*** Begin section ***

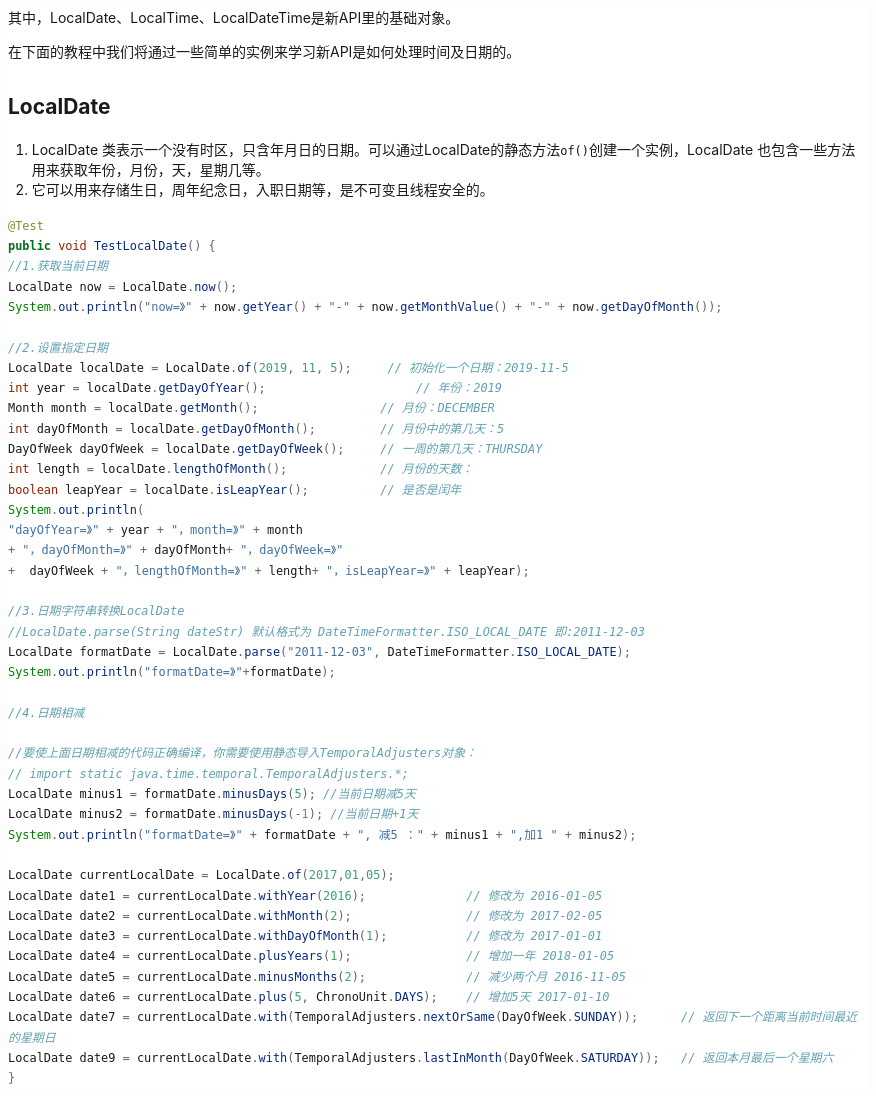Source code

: 其中，LocalDate、LocalTime、LocalDateTime是新API里的基础对象。





在下面的教程中我们将通过一些简单的实例来学习新API是如何处理时间及日期的。



## LocalDate

1. LocalDate 类表示一个没有时区，只含年月日的日期。可以通过LocalDate的静态方法`of()`创建一个实例，LocalDate 也包含一些方法用来获取年份，月份，天，星期几等。
2. 它可以用来存储生日，周年纪念日，入职日期等，是不可变且线程安全的。

```java
@Test  
public void TestLocalDate() {  
//1.获取当前日期  
LocalDate now = LocalDate.now();
System.out.println("now=》" + now.getYear() + "-" + now.getMonthValue() + "-" + now.getDayOfMonth());
  
//2.设置指定日期
LocalDate localDate = LocalDate.of(2019, 11, 5);     // 初始化一个日期：2019-11-5  
int year = localDate.getDayOfYear();                     // 年份：2019  
Month month = localDate.getMonth();                 // 月份：DECEMBER  
int dayOfMonth = localDate.getDayOfMonth();         // 月份中的第几天：5  
DayOfWeek dayOfWeek = localDate.getDayOfWeek();     // 一周的第几天：THURSDAY  
int length = localDate.lengthOfMonth();             // 月份的天数：  
boolean leapYear = localDate.isLeapYear();          // 是否是闰年  
System.out.println(  
"dayOfYear=》" + year + "，month=》" + month  
+ "，dayOfMonth=》" + dayOfMonth+ "，dayOfWeek=》"  
+  dayOfWeek + "，lengthOfMonth=》" + length+ "，isLeapYear=》" + leapYear);  
  
//3.日期字符串转换LocalDate  
//LocalDate.parse(String dateStr) 默认格式为 DateTimeFormatter.ISO_LOCAL_DATE 即:2011-12-03  
LocalDate formatDate = LocalDate.parse("2011-12-03", DateTimeFormatter.ISO_LOCAL_DATE);  
System.out.println("formatDate=》"+formatDate);  
  
//4.日期相减  
  
//要使上面日期相减的代码正确编译，你需要使用静态导入TemporalAdjusters对象：  
// import static java.time.temporal.TemporalAdjusters.*;  
LocalDate minus1 = formatDate.minusDays(5); //当前日期减5天  
LocalDate minus2 = formatDate.minusDays(-1); //当前日期+1天  
System.out.println("formatDate=》" + formatDate + ", 减5 ：" + minus1 + ",加1 " + minus2);  
  
LocalDate currentLocalDate = LocalDate.of(2017,01,05);  
LocalDate date1 = currentLocalDate.withYear(2016);              // 修改为 2016-01-05  
LocalDate date2 = currentLocalDate.withMonth(2);                // 修改为 2017-02-05  
LocalDate date3 = currentLocalDate.withDayOfMonth(1);           // 修改为 2017-01-01  
LocalDate date4 = currentLocalDate.plusYears(1);                // 增加一年 2018-01-05  
LocalDate date5 = currentLocalDate.minusMonths(2);              // 减少两个月 2016-11-05  
LocalDate date6 = currentLocalDate.plus(5, ChronoUnit.DAYS);    // 增加5天 2017-01-10  
LocalDate date7 = currentLocalDate.with(TemporalAdjusters.nextOrSame(DayOfWeek.SUNDAY));      // 返回下一个距离当前时间最近的星期日  
LocalDate date9 = currentLocalDate.with(TemporalAdjusters.lastInMonth(DayOfWeek.SATURDAY));   // 返回本月最后一个星期六  
}  
```
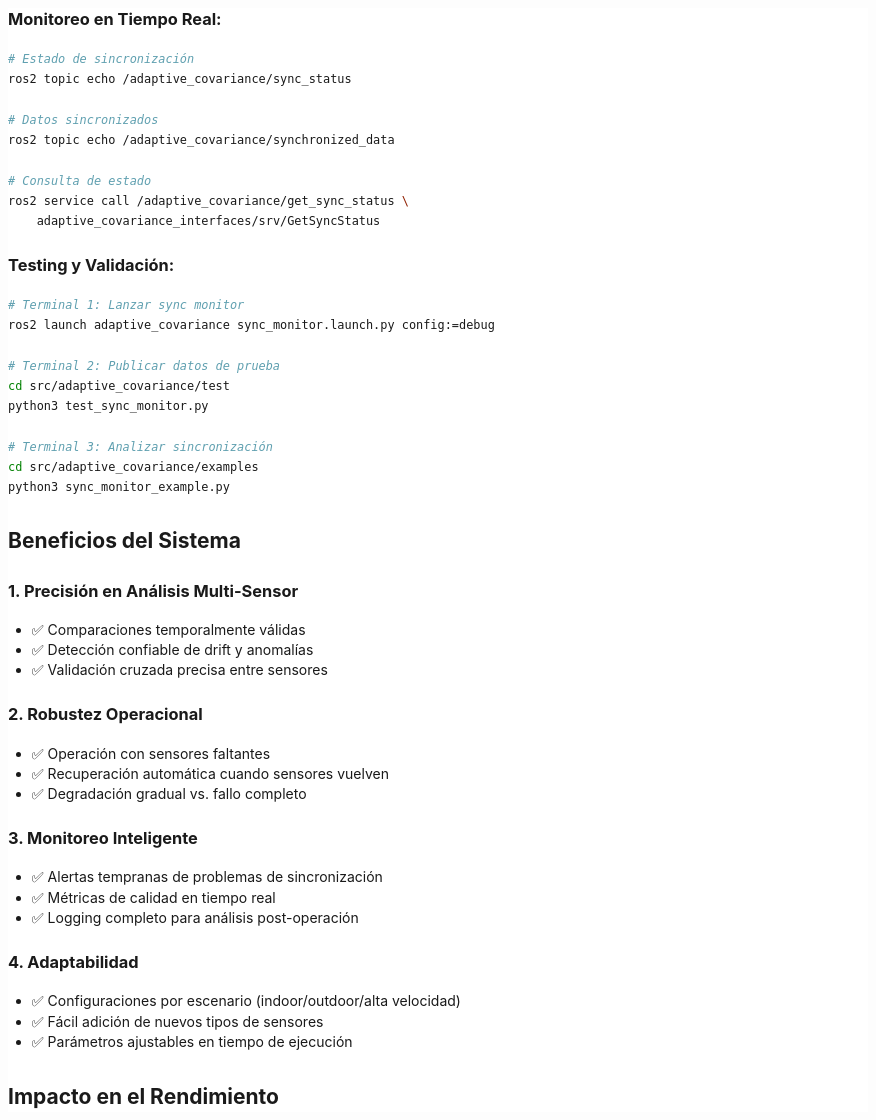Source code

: ### Monitoreo en Tiempo Real:
```bash
# Estado de sincronización
ros2 topic echo /adaptive_covariance/sync_status

# Datos sincronizados
ros2 topic echo /adaptive_covariance/synchronized_data

# Consulta de estado
ros2 service call /adaptive_covariance/get_sync_status \
    adaptive_covariance_interfaces/srv/GetSyncStatus
```

### Testing y Validación:
```bash
# Terminal 1: Lanzar sync monitor
ros2 launch adaptive_covariance sync_monitor.launch.py config:=debug

# Terminal 2: Publicar datos de prueba
cd src/adaptive_covariance/test
python3 test_sync_monitor.py

# Terminal 3: Analizar sincronización
cd src/adaptive_covariance/examples  
python3 sync_monitor_example.py
```

## Beneficios del Sistema

### 1. **Precisión en Análisis Multi-Sensor**
- ✅ Comparaciones temporalmente válidas
- ✅ Detección confiable de drift y anomalías
- ✅ Validación cruzada precisa entre sensores

### 2. **Robustez Operacional**
- ✅ Operación con sensores faltantes
- ✅ Recuperación automática cuando sensores vuelven
- ✅ Degradación gradual vs. fallo completo

### 3. **Monitoreo Inteligente**
- ✅ Alertas tempranas de problemas de sincronización
- ✅ Métricas de calidad en tiempo real
- ✅ Logging completo para análisis post-operación

### 4. **Adaptabilidad**
- ✅ Configuraciones por escenario (indoor/outdoor/alta velocidad)
- ✅ Fácil adición de nuevos tipos de sensores
- ✅ Parámetros ajustables en tiempo de ejecución

## Impacto en el Rendimiento
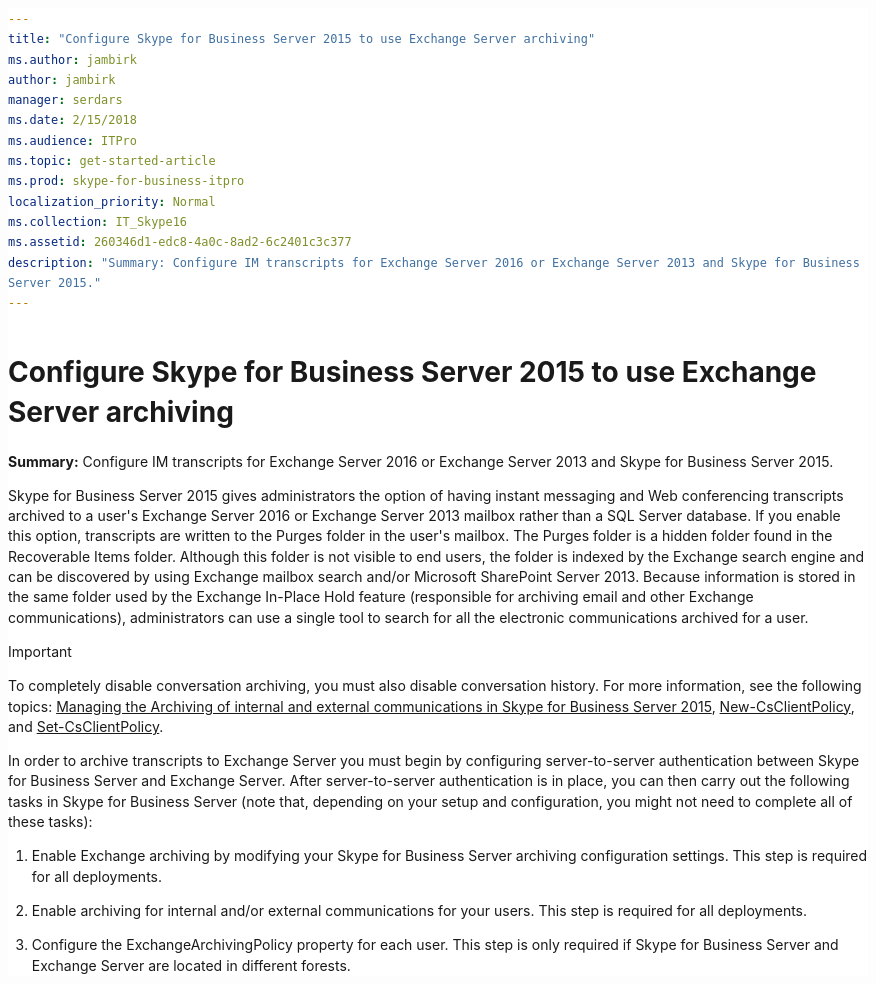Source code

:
 ```yaml
---
title: "Configure Skype for Business Server 2015 to use Exchange Server archiving"
ms.author: jambirk
author: jambirk
manager: serdars
ms.date: 2/15/2018
ms.audience: ITPro
ms.topic: get-started-article
ms.prod: skype-for-business-itpro
localization_priority: Normal
ms.collection: IT_Skype16
ms.assetid: 260346d1-edc8-4a0c-8ad2-6c2401c3c377
description: "Summary: Configure IM transcripts for Exchange Server 2016 or Exchange Server 2013 and Skype for Business Server 2015."
---
```


# Configure Skype for Business Server 2015 to use Exchange Server archiving
 
**Summary:** Configure IM transcripts for Exchange Server 2016 or Exchange Server 2013 and Skype for Business Server 2015.
  
Skype for Business Server 2015 gives administrators the option of having instant messaging and Web conferencing transcripts archived to a user's Exchange Server 2016 or Exchange Server 2013 mailbox rather than a SQL Server database. If you enable this option, transcripts are written to the Purges folder in the user's mailbox. The Purges folder is a hidden folder found in the Recoverable Items folder. Although this folder is not visible to end users, the folder is indexed by the Exchange search engine and can be discovered by using Exchange mailbox search and/or Microsoft SharePoint Server 2013. Because information is stored in the same folder used by the Exchange In-Place Hold feature (responsible for archiving email and other Exchange communications), administrators can use a single tool to search for all the electronic communications archived for a user.
  
> [!IMPORTANT]
> To completely disable conversation archiving, you must also disable conversation history. For more information, see the following topics: [Managing the Archiving of internal and external communications in Skype for Business Server 2015](http://technet.microsoft.com/library/6c2cf941-3204-4f1a-a7e0-416c828056d9.aspx), [New-CsClientPolicy](../../manage/management-shell/new-csclientpolicy.md), and [Set-CsClientPolicy](../../manage/management-shell/set-csclientpolicy.md). 
  
In order to archive transcripts to Exchange Server you must begin by configuring server-to-server authentication between Skype for Business Server and Exchange Server. After server-to-server authentication is in place, you can then carry out the following tasks in Skype for Business Server (note that, depending on your setup and configuration, you might not need to complete all of these tasks):
  
1. Enable Exchange archiving by modifying your Skype for Business Server archiving configuration settings. This step is required for all deployments.
    
2. Enable archiving for internal and/or external communications for your users. This step is required for all deployments.
    
3. Configure the ExchangeArchivingPolicy property for each user. This step is only required if Skype for Business Server and Exchange Server are located in different forests.
    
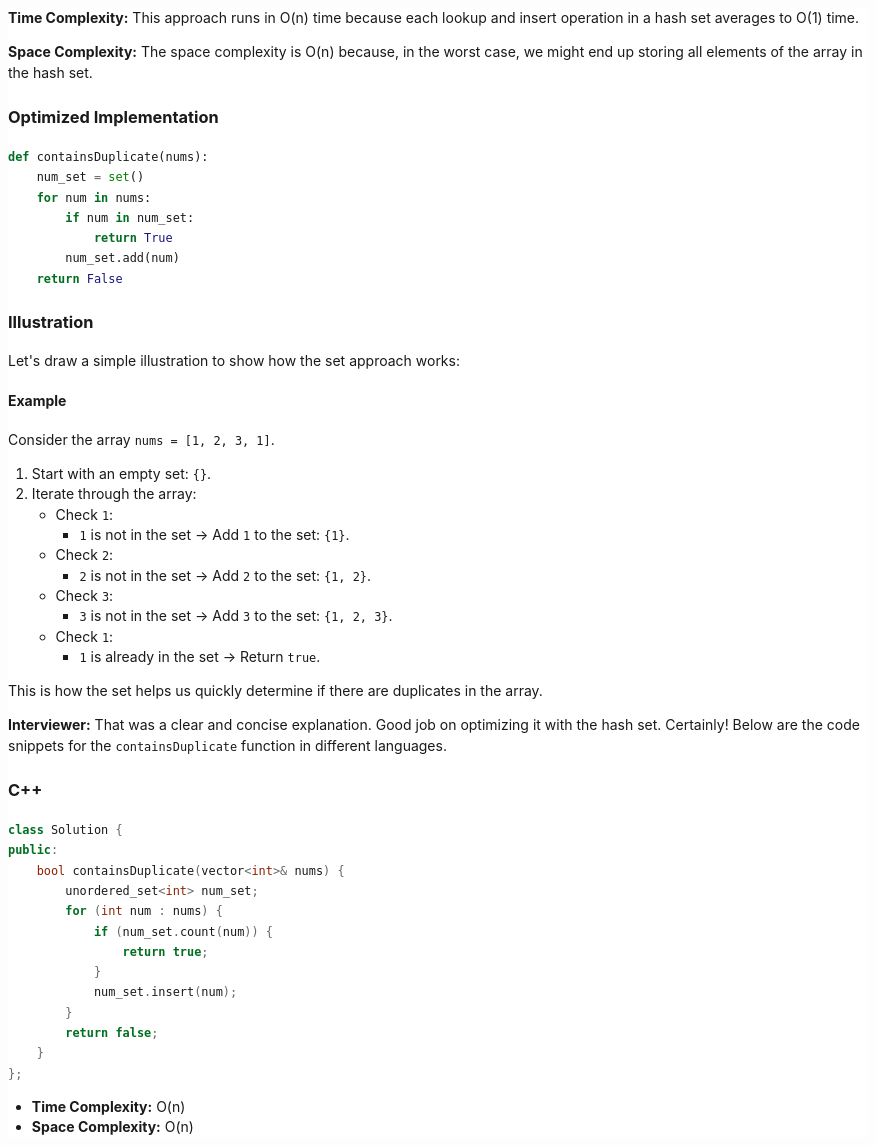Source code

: **Time Complexity:** This approach runs in O(n) time because each lookup and insert operation in a hash set averages to O(1) time.

**Space Complexity:** The space complexity is O(n) because, in the worst case, we might end up storing all elements of the array in the hash set.

### Optimized Implementation

```python
def containsDuplicate(nums):
    num_set = set()
    for num in nums:
        if num in num_set:
            return True
        num_set.add(num)
    return False
```

### Illustration

Let's draw a simple illustration to show how the set approach works:

#### Example

Consider the array `nums = [1, 2, 3, 1]`.

1. Start with an empty set: `{}`.
2. Iterate through the array:
   - Check `1`:
     - `1` is not in the set -> Add `1` to the set: `{1}`.
   - Check `2`:
     - `2` is not in the set -> Add `2` to the set: `{1, 2}`.
   - Check `3`:
     - `3` is not in the set -> Add `3` to the set: `{1, 2, 3}`.
   - Check `1`:
     - `1` is already in the set -> Return `true`.

This is how the set helps us quickly determine if there are duplicates in the array.

**Interviewer:** That was a clear and concise explanation. Good job on optimizing it with the hash set.
Certainly! Below are the code snippets for the `containsDuplicate` function in different languages.

### C++
```cpp
class Solution {
public:
    bool containsDuplicate(vector<int>& nums) {
        unordered_set<int> num_set;
        for (int num : nums) {
            if (num_set.count(num)) {
                return true;
            }
            num_set.insert(num);
        }
        return false;
    }
};
```
- **Time Complexity:** O(n)
- **Space Complexity:** O(n)
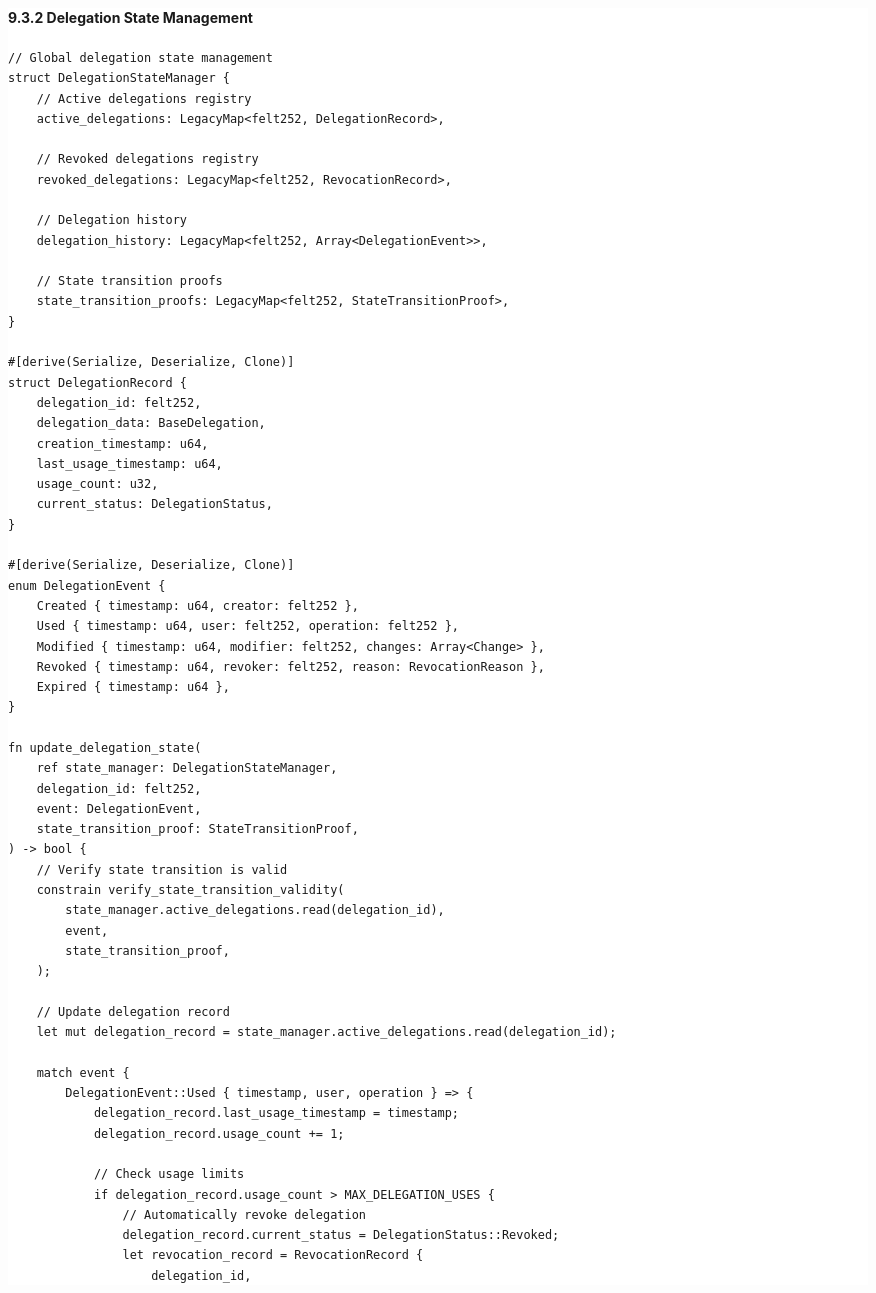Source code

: #### 9.3.2 Delegation State Management

```cairo
// Global delegation state management
struct DelegationStateManager {
    // Active delegations registry
    active_delegations: LegacyMap<felt252, DelegationRecord>,

    // Revoked delegations registry
    revoked_delegations: LegacyMap<felt252, RevocationRecord>,

    // Delegation history
    delegation_history: LegacyMap<felt252, Array<DelegationEvent>>,

    // State transition proofs
    state_transition_proofs: LegacyMap<felt252, StateTransitionProof>,
}

#[derive(Serialize, Deserialize, Clone)]
struct DelegationRecord {
    delegation_id: felt252,
    delegation_data: BaseDelegation,
    creation_timestamp: u64,
    last_usage_timestamp: u64,
    usage_count: u32,
    current_status: DelegationStatus,
}

#[derive(Serialize, Deserialize, Clone)]
enum DelegationEvent {
    Created { timestamp: u64, creator: felt252 },
    Used { timestamp: u64, user: felt252, operation: felt252 },
    Modified { timestamp: u64, modifier: felt252, changes: Array<Change> },
    Revoked { timestamp: u64, revoker: felt252, reason: RevocationReason },
    Expired { timestamp: u64 },
}

fn update_delegation_state(
    ref state_manager: DelegationStateManager,
    delegation_id: felt252,
    event: DelegationEvent,
    state_transition_proof: StateTransitionProof,
) -> bool {
    // Verify state transition is valid
    constrain verify_state_transition_validity(
        state_manager.active_delegations.read(delegation_id),
        event,
        state_transition_proof,
    );

    // Update delegation record
    let mut delegation_record = state_manager.active_delegations.read(delegation_id);

    match event {
        DelegationEvent::Used { timestamp, user, operation } => {
            delegation_record.last_usage_timestamp = timestamp;
            delegation_record.usage_count += 1;

            // Check usage limits
            if delegation_record.usage_count > MAX_DELEGATION_USES {
                // Automatically revoke delegation
                delegation_record.current_status = DelegationStatus::Revoked;
                let revocation_record = RevocationRecord {
                    delegation_id,
```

*** End section ***

• _What the task requires_
Say how many lines of the entries above include the string "communications", giving the number and nothing else.

• _Response to this exercise_
3